In this week’s episode, our hosts sit down with Linnea Gandhi, managing partner of the boutique consulting firm BehavioralSight and Adjunct Assistant Professor at the University of Chicago Booth School of Business. Linnea, Erik, and Zarak discuss the importance of following the scientific method. This process applies to all settings, including the corporate world where the demand is always for results – and getting them today (or yesterday, if possible). Avoiding gut reactions, intuition, and emotional responses – and instead replacing them with statistics, data, and algorithms – will lead to more optimal decision-making.
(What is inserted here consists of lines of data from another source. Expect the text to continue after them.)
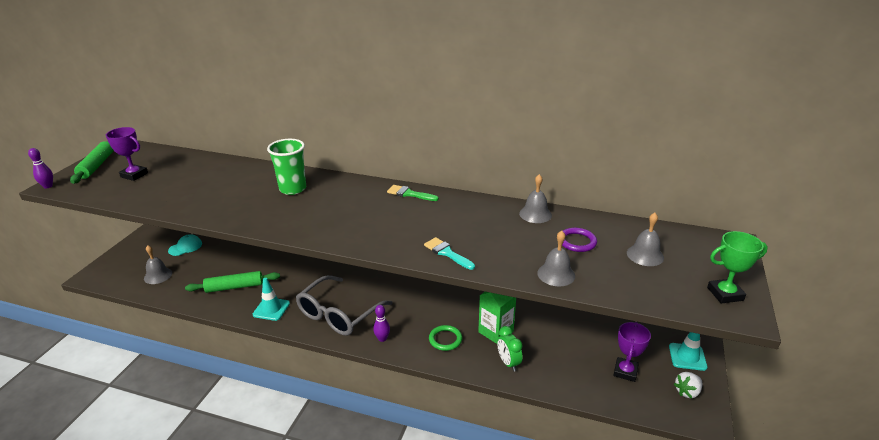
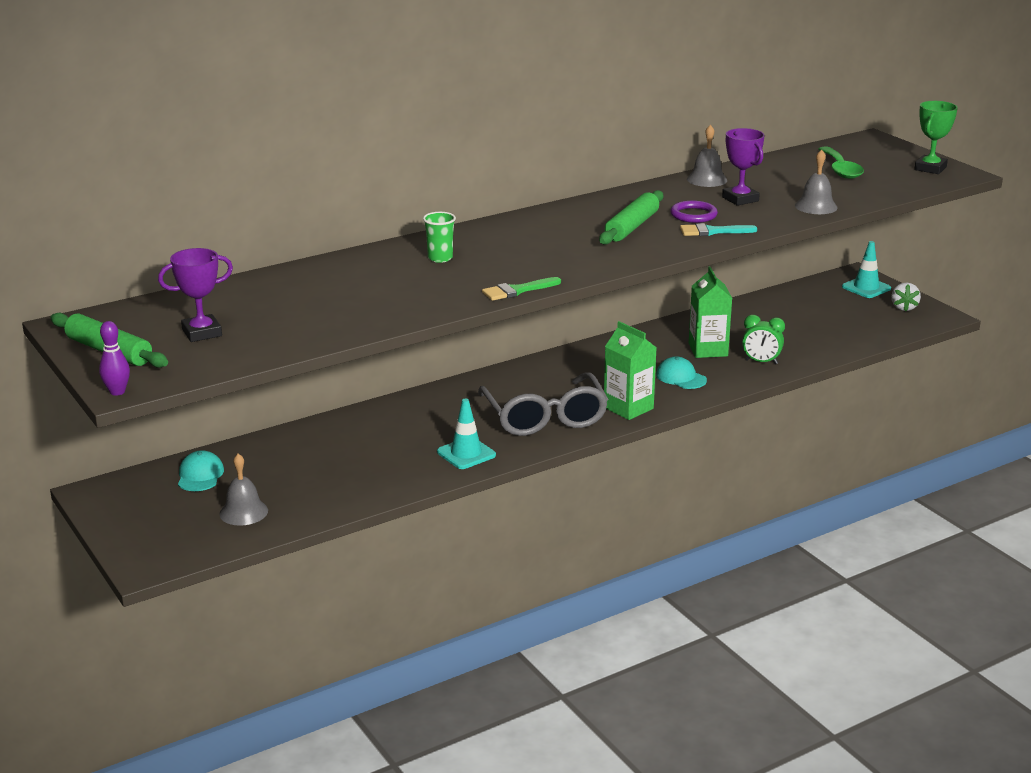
camera: 50 degrees left, 5 degrees down
green rolling pin [185,271,280,293] -> green rolling pin moved to [599,190,664,245]
green cup [267,139,306,195] -> green cup [423,212,456,263], size x0.61
purple bowling pin [373,305,390,342] -> green carton [604,321,657,420]
green brush [387,185,439,201] -> green brush moved to [482,277,561,301]
green ring [429,325,462,351] -> turquoise cap [656,356,707,389]
purple ring [562,228,597,252] -> purple ring moved to [670,200,718,223]
purple trophy [613,322,651,382] -> purple trophy moved to [722,128,765,206]
grey bell [627,213,664,266] -> green spoon [819,147,864,179]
But how do we apply this process, especially in situations where important decisions are at stake? Linnea’s focus is on getting executives across industries to realize that we are all more capable of creating algorithms than we may think – even when it comes to decisions such as whether to merger with or acquire another company, or whether to lay off a significant amount of their workforce.

Linnea argues that research and psychological literature are not useful to most people unless you can apply it somewhere practical. So she urges us to make our brains work more like an algorithm by removing intuition from the equation as much as possible. Reduce the “noise” as much as you can and isolate the data. Then, translate your behavioral science improvements to the language of the stakeholders. That is what will truly grab attention.

And never forget to be painfully aware of your own confirmation bias.